Cenebar thanks for posting, I'm going to quote some of your thoughts to stimulate disscusion, I hope you don't mind as its not personnal in any way but does show the different sides to the HT thought process.
It has to have frontal forks to detonate buried mines before the main body hovers over them. (OK, OK, some believe that a hovertank hovers over mines without detonating them, which is true, but still...).
An Anti Grav vehicle (AG) may not detonate a mine as in effect it has over come gravity by shielding its weight (or mass) from the attraction of gravity, but that may mean it has become more suseptable to magnetic initiated mines.
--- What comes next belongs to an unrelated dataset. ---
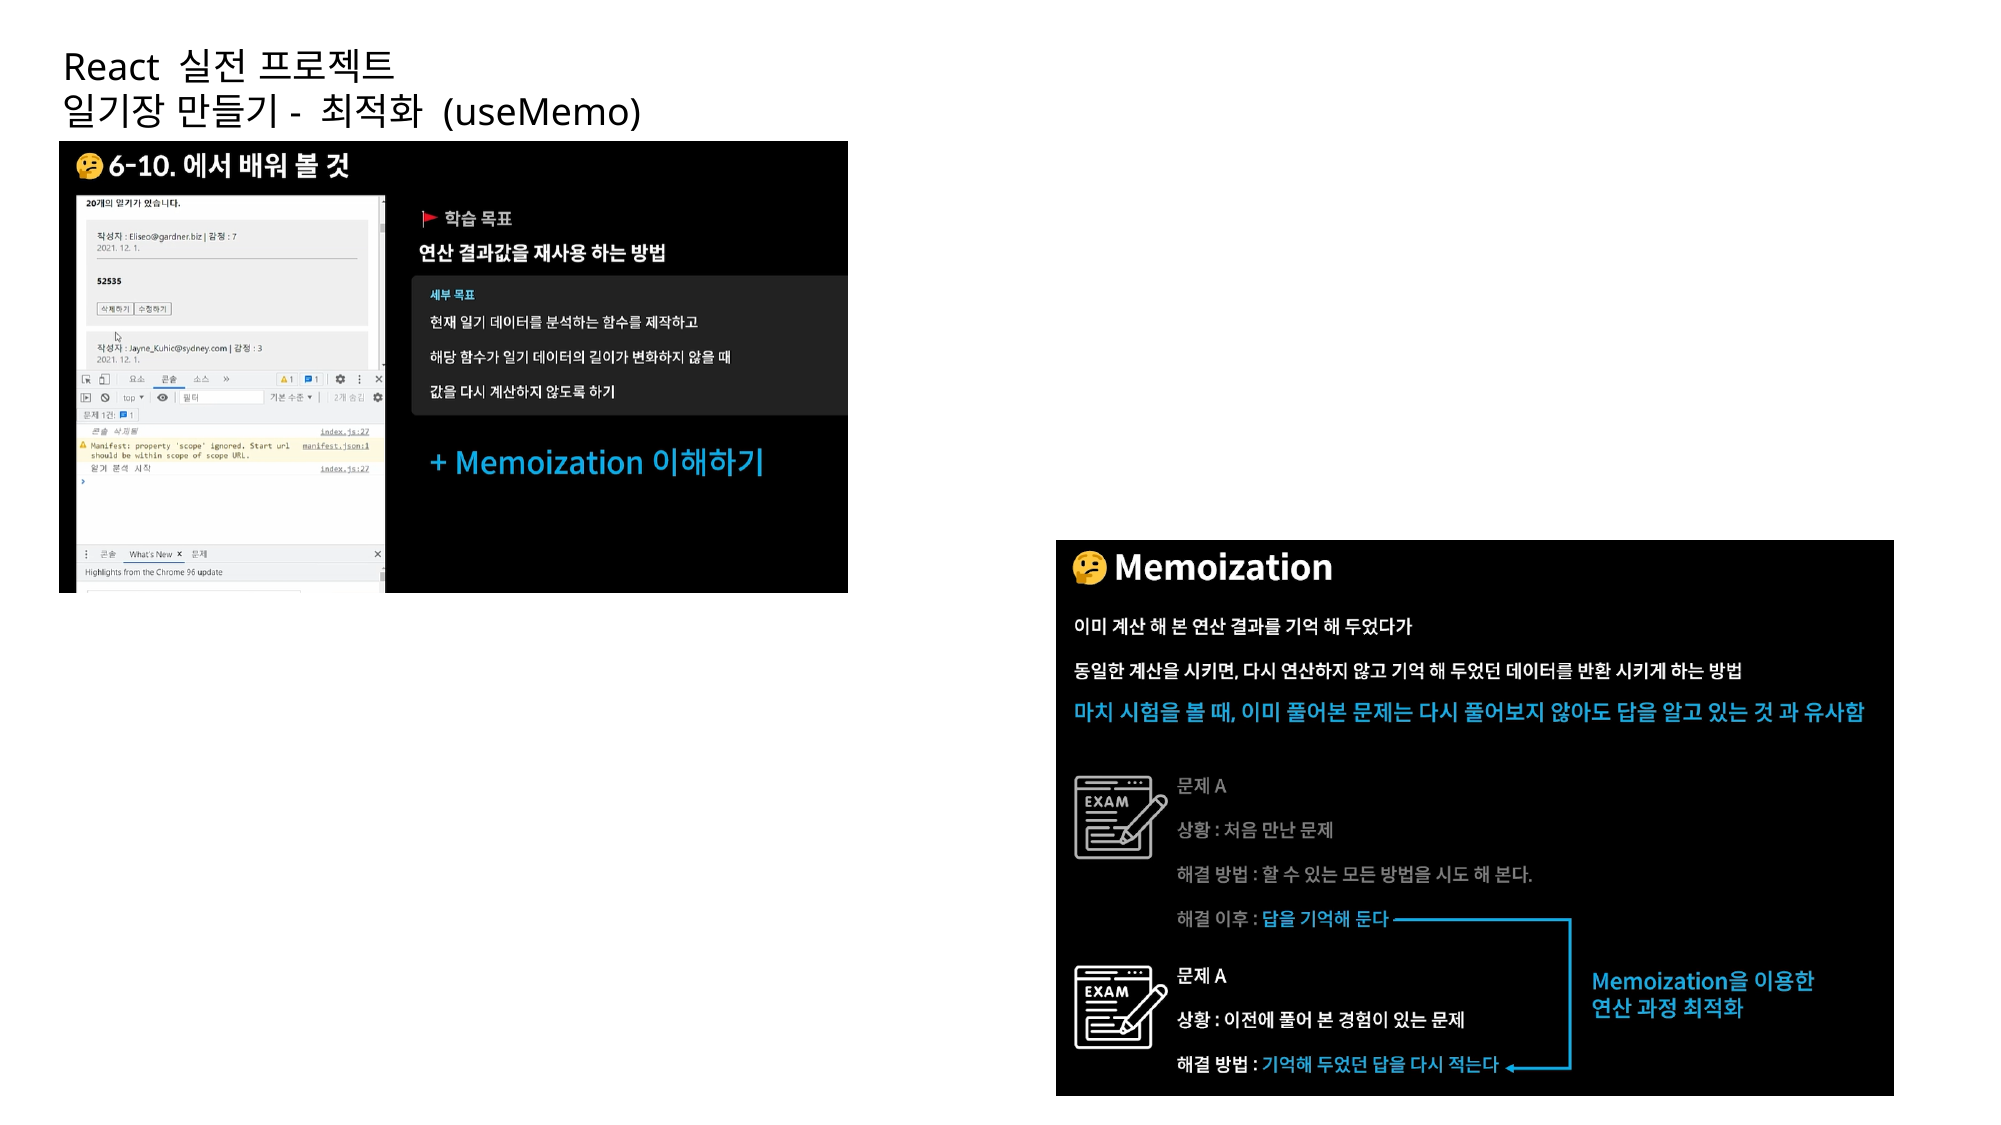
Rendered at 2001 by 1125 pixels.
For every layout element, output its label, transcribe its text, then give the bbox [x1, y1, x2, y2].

text_box React 실전 프로젝트 일기장 만들기- 최적화 (useMemo) [48, 35, 657, 141]
picture [59, 141, 848, 593]
picture [1056, 540, 1894, 1096]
A conventional Hover vehicle that uses directed thrust will be just as prone to certain mines, Bar mines with tamper switches or pressure mines set to a lighter pressure as the Hovering vehicle will be exerting a downward pressure from the air or jets that it is using to ride apon. ( As an example, The downward pressure from a Chinook Helicopter coming in to land is anough to unbalence a standing soldier) Trip wires will stll be a problom.
I wonder if any Vietnam historians/ vet's on these boards know if any conventional hovercraft set off mines?
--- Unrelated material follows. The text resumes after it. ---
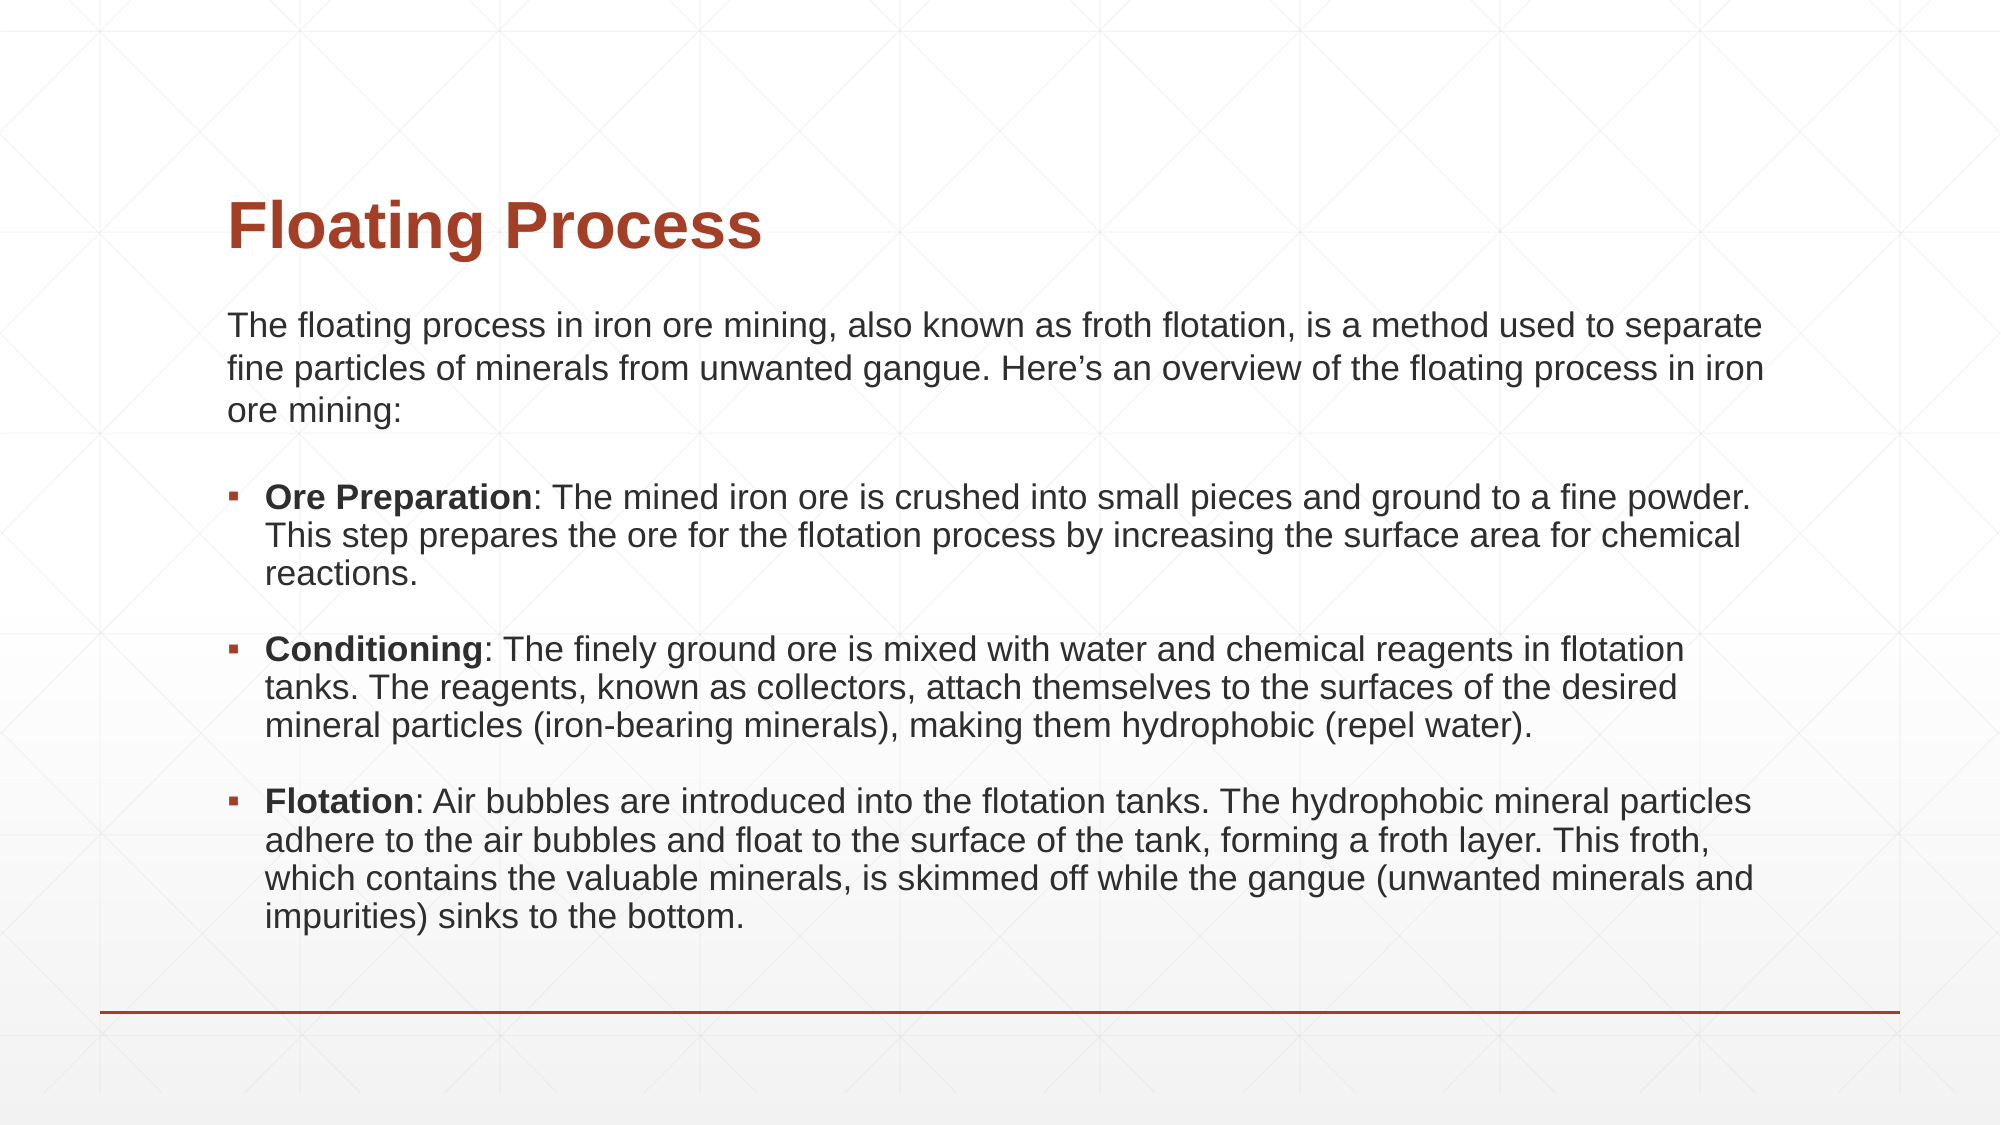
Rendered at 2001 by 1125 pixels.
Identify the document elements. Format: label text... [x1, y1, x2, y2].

text_box The floating process in iron ore mining, also known as froth flotation, is a method used to separate fine particles of minerals from unwanted gangue. Here’s an overview of the floating process in iron ore mining: [212, 294, 1788, 438]
title Floating Process [212, 82, 1788, 271]
list Ore Preparation: The mined iron ore is crushed into small pieces and ground to a fine powder. This step prepares the ore for the flotation process by increasing the surface area for chemical reactions. Conditioning: The finely ground ore is mixed with water and chemical reagents in flotation tanks. The reagents, known as collectors, attach themselves to the surfaces of the desired mineral particles (iron-bearing minerals), making them hydrophobic (repel water). Flotation: Air bubbles are introduced into the flotation tanks. The hydrophobic mineral particles adhere to the air bubbles and float to the surface of the tank, forming a froth layer. This froth, which contains the valuable minerals, is skimmed off while the gangue (unwanted minerals and impurities) sinks to the bottom. [212, 471, 1788, 950]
It has to have surface-to-air missiles
* It has to have a large anti-air laser (no puny gun) for anti-air and missile defence
* It has more weapons than the main gun
All these items sure look good but... the increase in weight will mean a massive increase in engine size and fuel consumption. Also look at todays conventional tanks, very few have the numorous weapons you describe despite the ability to have so many on board. The possible reasons are:-
1. Weight- as described increased weight means lesser agility or levels of armour or an overall increase in engine size and fuel.
2. Task over load on the crew. Automated weapons could aliviate this but a Tanks main task is engaing other tanks. Air def vehicles can do the AA role.
3. More weapons means more varied ammo with the requirment to have storage for it all, which goes back to the weight and size issue.
I use the ringed-range approach to offense and defense, like an onion slice with long-range and close-in weapons.
I like your thoughts, and if we take Agilty, Protection as well as Firepower as the three areas of consideration the layer approach can still be used, Many of todays tanks have a defensive aide suit ( DAS) that combines threat detection with threat supression, countermeasure and screening with out any recourse to the main weapon. add to that the need to correctly ID threats and friends, aquire targets and then process them for a first round kill: all the while staying as undetected as possible yet able to flee or if engaged survive damage, I'm sure you'll agree the 'Onion layer' pricipal is very much adhered too already.
I hope the above gets a few agreements or counter views, so thanks again
Cenebar and obviously its only my thoughts so model away and enjoy your build / this challenge.